• **Work order 1**:
Answer these questions from the article about Kennedy and Mimi Alford:
(a) How many months did Alford's relationship with Kennedy last?
(b) In what year did reporters track Alford down?
(c) Who was Alford made to perform oral sex on while Kennedy watched?

::: Passage

JFK: A virgin and a White House affair

President John F. Kennedy (left), the 19-year-old college sophomore Mimi Alford (right) who lost her virginity to the president on the White House bed of Jackie Kennedy (bottom)

Illicit sexual activity did not arrive at the White House in Washington when Donald Trump became president.

He’s just the latest adulterer to live at 1600 Pennsylvania Avenue.

Bill Clinton’s infidelities and sexual escapades are well-documented, including the oral sex that left a splatter of his semen on 19-year-old Monica Lewinsky’s dress.

He wasn’t the first president to bed a teenage intern in the White House.

John Fitzgerald Kennedy found a teenaged Wheaton College student he met so infatuating he arranged her to get an unasked-for internship at the White House during his presidency and took her virginity on the bed used by first lady Jackie.

Mimi Beardsley Alford detailed how Kennedy also pushed her to perform oral sex on a White House aide so he could watch and then suggested she do the same for younger brother Ted Kennedy because “he needed cheering up.”

Alford said she did go down on presidential aide Dave Powers as he watched but refused to do the same on Ted.

Kennedy moved fast on Alford.  Just a few days after she arrived at the White House as a 19-year-old intern, he invited the beautiful girl for a swim and then took her to the first lady’s bedroom.

“I wouldn’t describe what happened that night as making love, but I wouldn’t call it nonconsensual either,” she later wrote in her book: “Once Upon a Secret: My affair with President John F. Kennedy and Its Aftermath.”

Their 18-month relationship ended when Kennedy died n 1963

“I’m not going to say he loved me, but I think he did like me a lot,” she recalls.

Revealing the relationship did not bring hasty denials but confirmations from others.

Robert Dallek’s acclaimed Kennedy Biography “An Unfinished Life: John F. Kennedy, 1917-1963, describes “a tall, slender, beautiful nineteen-year-old college sophomore” who was often with him

Barbara Gamarekian, former press side to Kenndey, says Alford “has a sort of a special relationship with the president…the sort of thing that legitimate newspaper people don’t write about and don’t even make any implications about.:

Alford kept quiet about her relationship with Kennedy for 40 years but went public after reporters tracked her down in 2003. Dallek says Alford’s admissions about her affair with is “entirely credible” and calls the incident with Powers “disgusting” but believable.

::::::

• **Work order 2**: From the entries below, copy word for word the part that opens with the line containing "What lens and" and closes with the line containing "0.145022, 0.010718, 0.221119]]".

::: Data to use

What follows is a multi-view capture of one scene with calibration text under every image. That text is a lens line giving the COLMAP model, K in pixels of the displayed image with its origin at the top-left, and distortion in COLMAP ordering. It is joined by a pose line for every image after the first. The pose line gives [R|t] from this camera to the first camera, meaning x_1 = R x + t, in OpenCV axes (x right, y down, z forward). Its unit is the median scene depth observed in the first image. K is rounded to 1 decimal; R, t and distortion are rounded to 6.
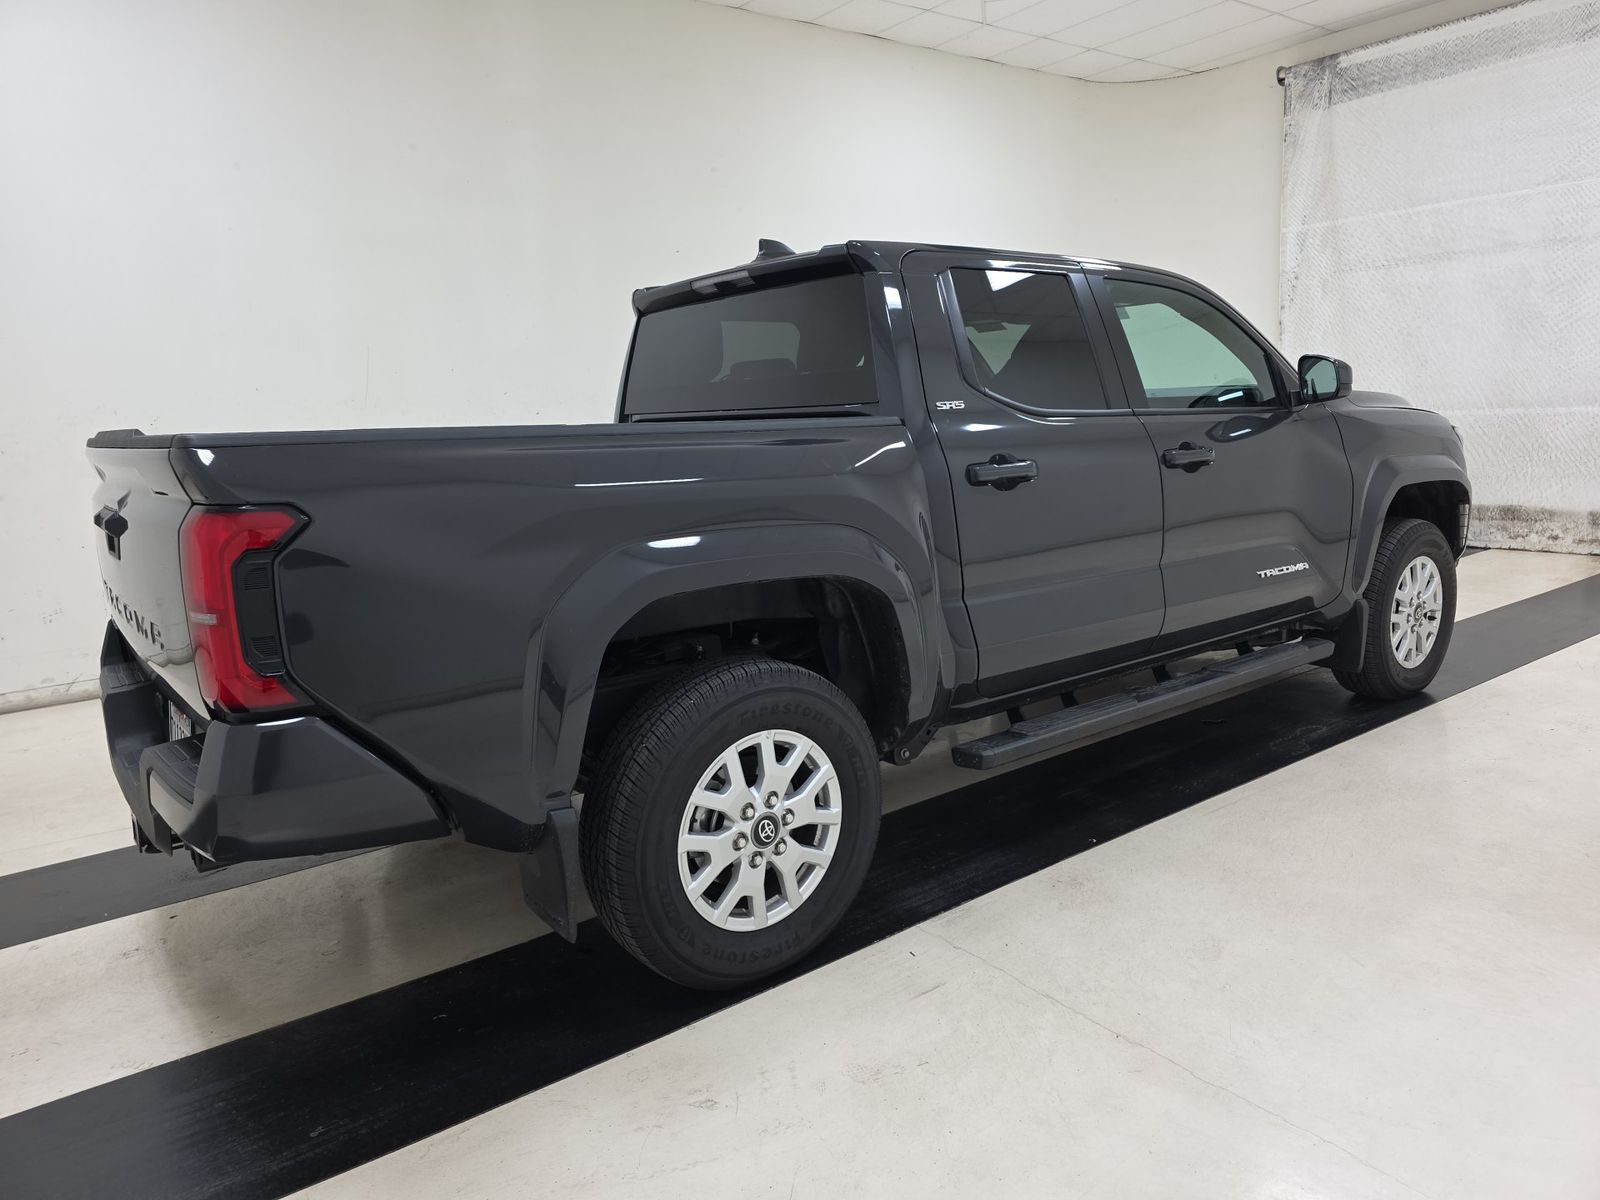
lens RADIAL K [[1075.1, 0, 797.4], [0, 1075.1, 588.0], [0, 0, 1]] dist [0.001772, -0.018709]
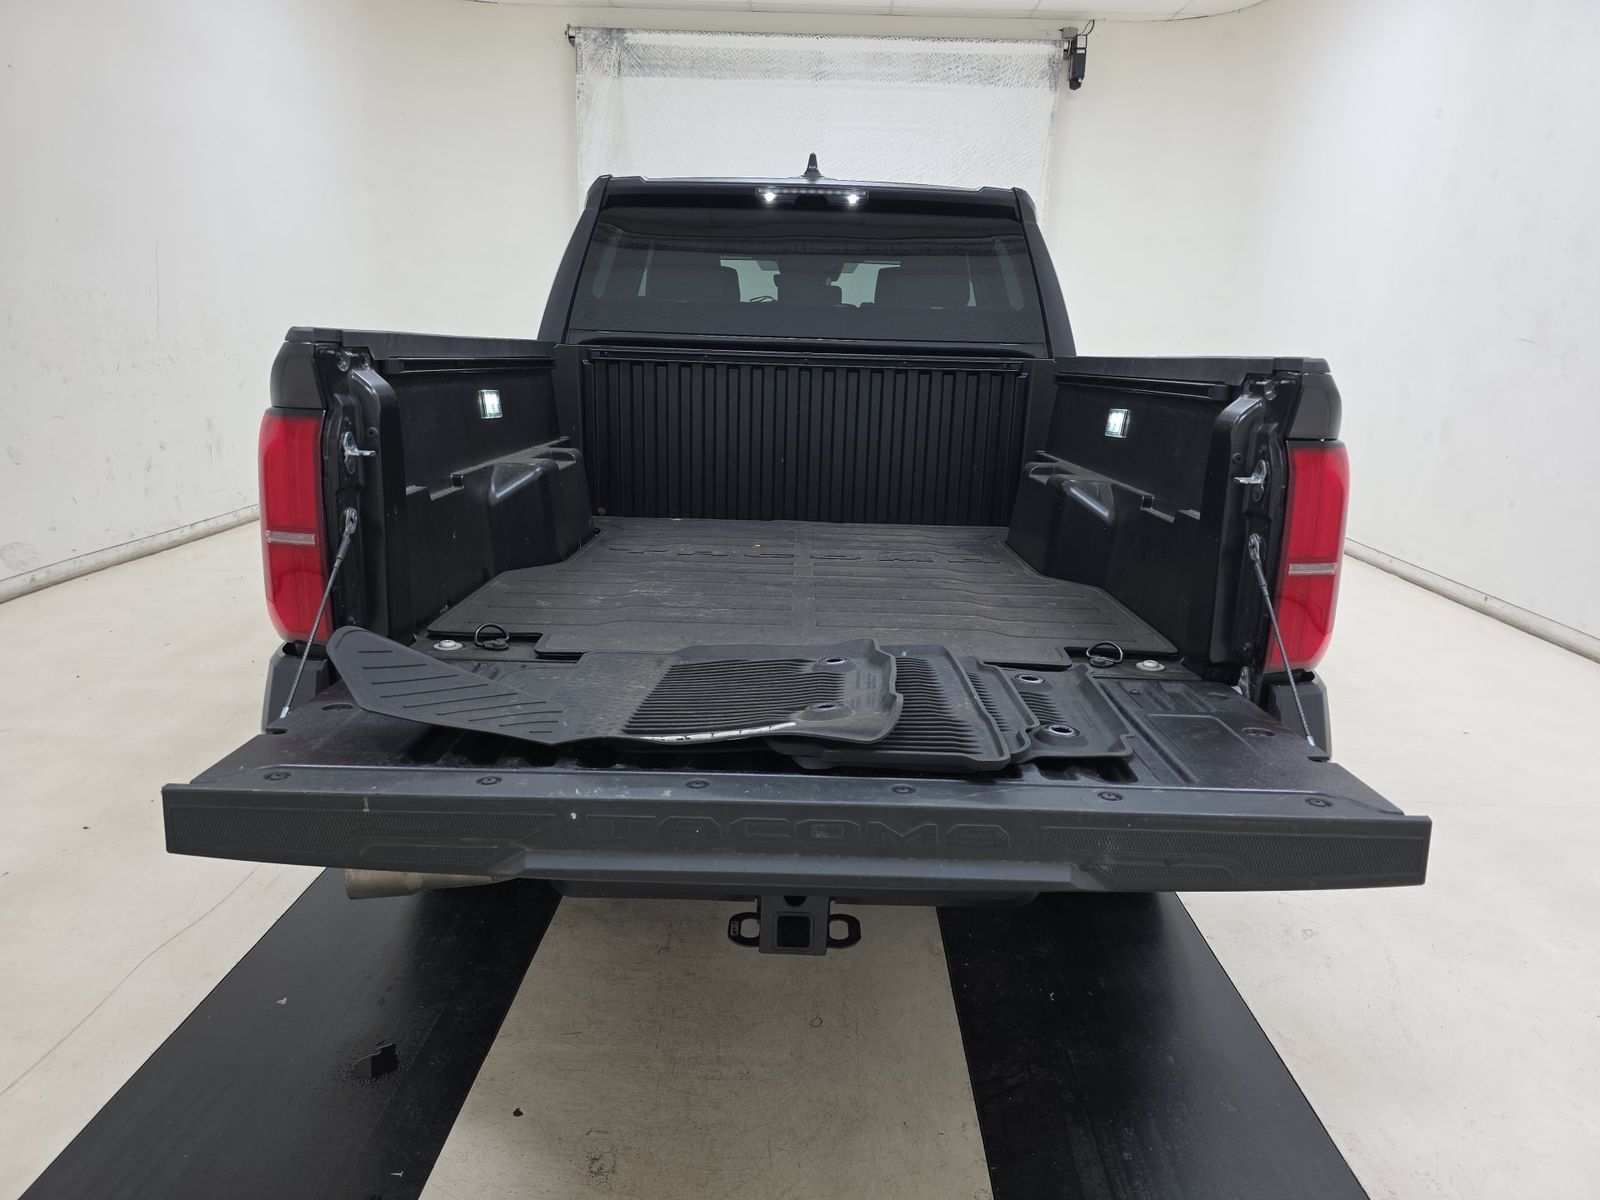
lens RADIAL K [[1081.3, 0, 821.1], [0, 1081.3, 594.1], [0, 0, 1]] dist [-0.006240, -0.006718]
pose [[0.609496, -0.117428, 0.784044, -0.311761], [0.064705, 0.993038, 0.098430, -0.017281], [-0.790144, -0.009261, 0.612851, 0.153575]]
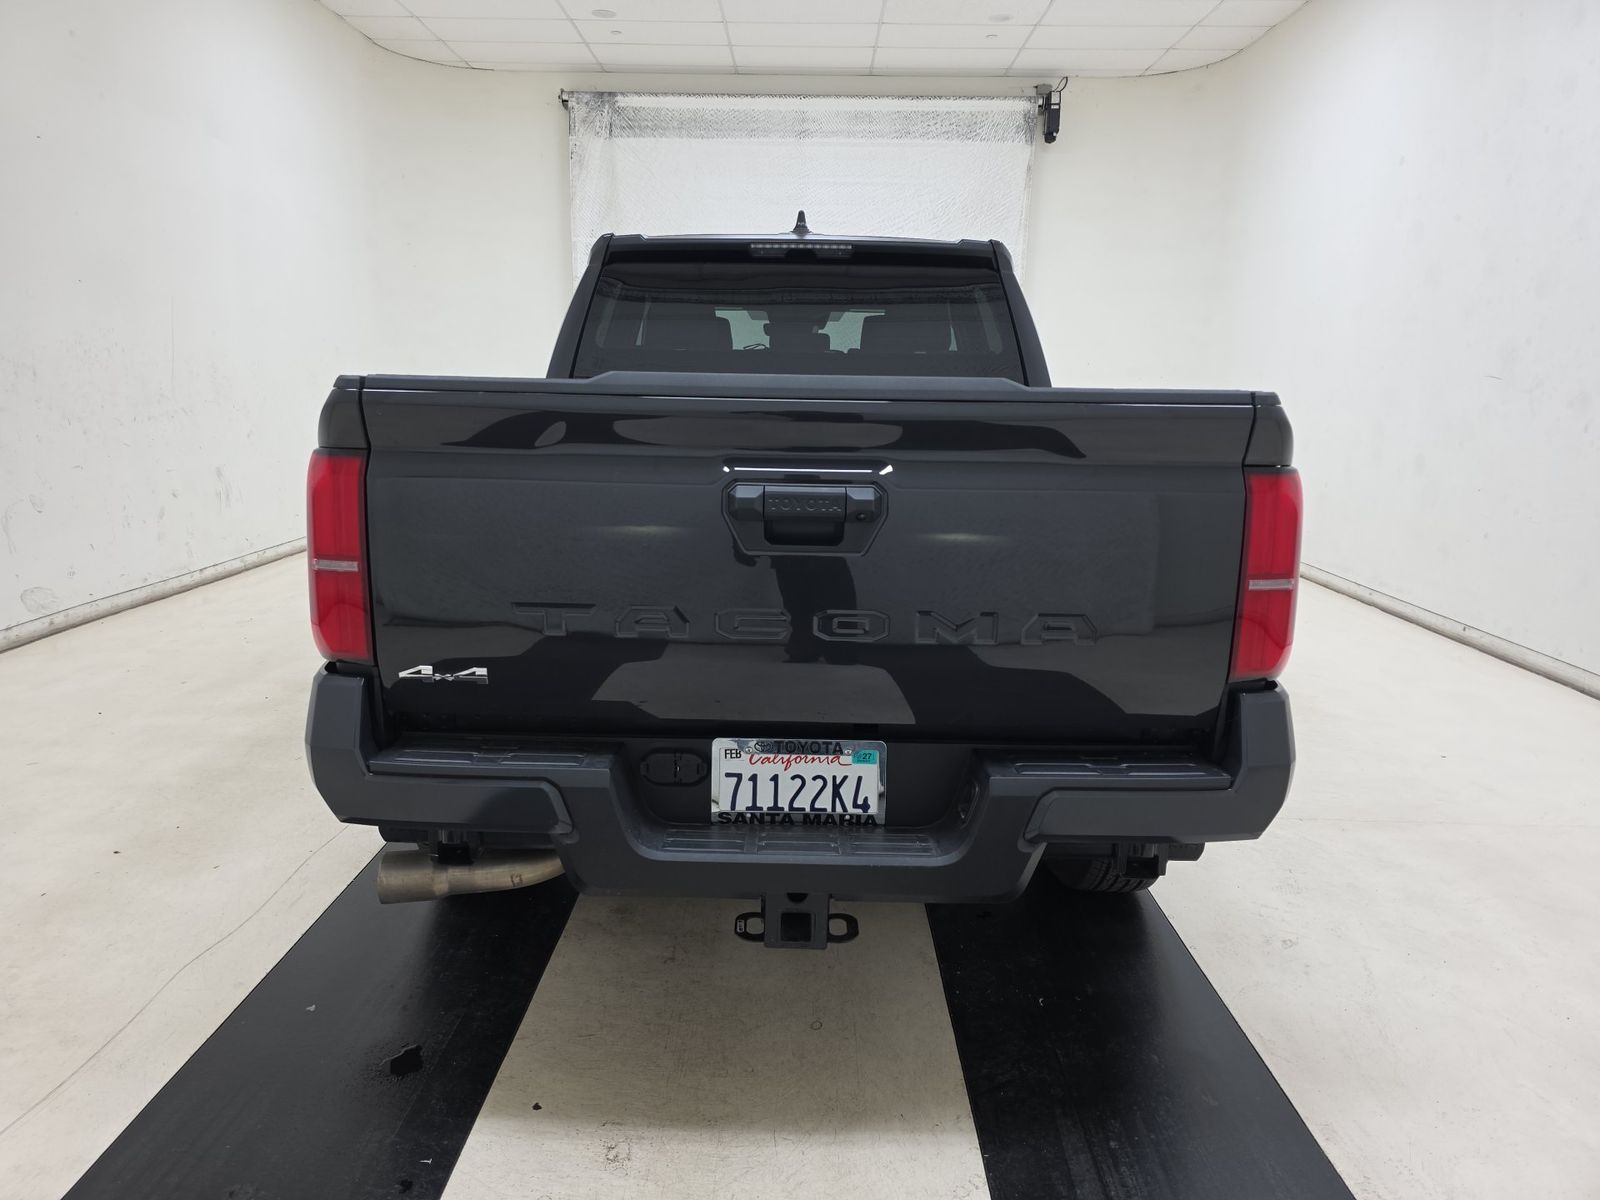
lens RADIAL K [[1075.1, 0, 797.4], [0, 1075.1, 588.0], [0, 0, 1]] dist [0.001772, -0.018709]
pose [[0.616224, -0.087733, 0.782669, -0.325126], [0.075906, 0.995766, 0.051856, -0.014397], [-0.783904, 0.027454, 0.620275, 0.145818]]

::::::
::: Data to use

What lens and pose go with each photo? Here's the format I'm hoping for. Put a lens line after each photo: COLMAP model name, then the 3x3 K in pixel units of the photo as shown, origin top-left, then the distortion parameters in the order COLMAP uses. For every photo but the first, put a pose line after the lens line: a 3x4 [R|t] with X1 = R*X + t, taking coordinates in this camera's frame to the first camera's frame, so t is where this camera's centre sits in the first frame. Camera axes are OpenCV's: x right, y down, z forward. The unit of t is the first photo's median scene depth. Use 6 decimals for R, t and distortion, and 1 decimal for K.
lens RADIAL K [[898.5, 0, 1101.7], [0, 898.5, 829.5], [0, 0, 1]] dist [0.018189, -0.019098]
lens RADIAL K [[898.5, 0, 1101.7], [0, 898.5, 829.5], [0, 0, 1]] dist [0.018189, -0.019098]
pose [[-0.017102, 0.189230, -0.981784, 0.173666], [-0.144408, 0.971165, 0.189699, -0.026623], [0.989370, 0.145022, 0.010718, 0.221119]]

::::::

• **Result 1**:
(a) 18 months
(b) 2003
(c) Presidential aide Dave Powers

• **Result 2**:
What lens and pose go with each photo? Here's the format I'm hoping for. Put a lens line after each photo: COLMAP model name, then the 3x3 K in pixel units of the photo as shown, origin top-left, then the distortion parameters in the order COLMAP uses. For every photo but the first, put a pose line after the lens line: a 3x4 [R|t] with X1 = R*X + t, taking coordinates in this camera's frame to the first camera's frame, so t is where this camera's centre sits in the first frame. Camera axes are OpenCV's: x right, y down, z forward. The unit of t is the first photo's median scene depth. Use 6 decimals for R, t and distortion, and 1 decimal for K.
lens RADIAL K [[898.5, 0, 1101.7], [0, 898.5, 829.5], [0, 0, 1]] dist [0.018189, -0.019098]
lens RADIAL K [[898.5, 0, 1101.7], [0, 898.5, 829.5], [0, 0, 1]] dist [0.018189, -0.019098]
pose [[-0.017102, 0.189230, -0.981784, 0.173666], [-0.144408, 0.971165, 0.189699, -0.026623], [0.989370, 0.145022, 0.010718, 0.221119]]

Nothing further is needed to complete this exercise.